Thank you NHS signs adorn London
streets. And at 8 pm every Thursday, thousands of lemmings in the throes of
mandated collective enthusiasm rush to their window to applaud the NHS.

An outside observer could assume that the NHS is saving lives. Yet such an assumption would be based on what in rhetoric is called a category error. In this case, the error is in confusing NHS doctors and nurses with the institution that employs them.
That our heroic frontline troops are risking – and losing – their lives in the battle against the pandemic is beyond doubt. Yet their heroism no more justifies the NHS than the Light Brigade’s heroism vindicated the system that had sent those young men to charge Russian guns at Balaklava.

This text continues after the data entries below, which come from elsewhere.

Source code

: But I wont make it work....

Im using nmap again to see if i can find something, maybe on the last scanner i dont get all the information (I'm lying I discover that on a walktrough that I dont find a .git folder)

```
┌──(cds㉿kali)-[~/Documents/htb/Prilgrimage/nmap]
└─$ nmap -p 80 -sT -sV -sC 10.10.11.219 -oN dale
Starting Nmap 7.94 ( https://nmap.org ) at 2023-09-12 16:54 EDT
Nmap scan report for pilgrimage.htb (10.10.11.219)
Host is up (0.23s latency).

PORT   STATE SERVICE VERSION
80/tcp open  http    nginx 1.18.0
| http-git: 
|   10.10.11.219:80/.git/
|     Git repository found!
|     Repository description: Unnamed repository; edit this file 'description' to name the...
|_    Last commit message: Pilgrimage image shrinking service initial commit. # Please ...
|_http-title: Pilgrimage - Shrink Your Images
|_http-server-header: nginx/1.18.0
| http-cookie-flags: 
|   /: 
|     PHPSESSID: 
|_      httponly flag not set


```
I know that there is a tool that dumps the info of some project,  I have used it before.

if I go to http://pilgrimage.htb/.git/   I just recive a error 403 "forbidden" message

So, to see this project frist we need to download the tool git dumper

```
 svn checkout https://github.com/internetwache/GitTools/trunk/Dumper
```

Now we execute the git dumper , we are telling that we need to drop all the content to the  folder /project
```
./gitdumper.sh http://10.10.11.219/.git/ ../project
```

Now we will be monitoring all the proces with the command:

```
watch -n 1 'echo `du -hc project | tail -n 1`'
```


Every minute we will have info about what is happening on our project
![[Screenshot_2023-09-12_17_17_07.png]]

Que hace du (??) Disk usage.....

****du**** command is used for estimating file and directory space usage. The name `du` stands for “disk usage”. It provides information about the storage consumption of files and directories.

Doctors and nurses become doctors and nurses because they want to save lives. They do so under any system of medical care in His creation: private, public or a mixture of the two. They even try to save lives where no system exists, say in the far ends of Africa.
And of course they do so in Britain. Yet here they do their noble work not because of the NHS but in spite of it.
Acting in the manner of every giant socialist bureaucracy, the NHS ties medical professionals hand and foot with red tape, buries them under an avalanche of idiotic forms, wastes their time in courses on such non-subjects as diversity, subjugates them to self-serving administrators and consultants.
To create high-paying positions for those parasites, the NHS cuts hospital beds and frontline jobs. As a result, more and more excellent doctors who can’t take that nonsense any longer retire in their 50s or even 40s.
Now that coronavirus has scared the country out of its wits, medical professionals find it easier to navigate their way around parasitic administrators to do their jobs more efficiently than they ever could before.
Part of the reason the NHS is now moving somewhat faster than normally is that it grudgingly has to accept help from private enterprise. But the system’s socialist DNA still forces it to sabotage such cooperation – even with lives at stake.
Thus a British PPE manufacturer had to sell millions of masks, gowns and aprons abroad because the NHS was giving it a bureaucratic run-around. The manufacturer said it had spent “five weeks hammering at the government’s door”, all to no avail.
According to the BBC, at least five other companies have been unable to contact the government with offers of supplies. Many MPs also have similar stories to tell about their constituencies.
And even Labour MP Diane ‘Corbyn’ Abbott, herself a borderline communist, complained: “I have at least one company that has hit a brick wall with the NHS bureaucracy.”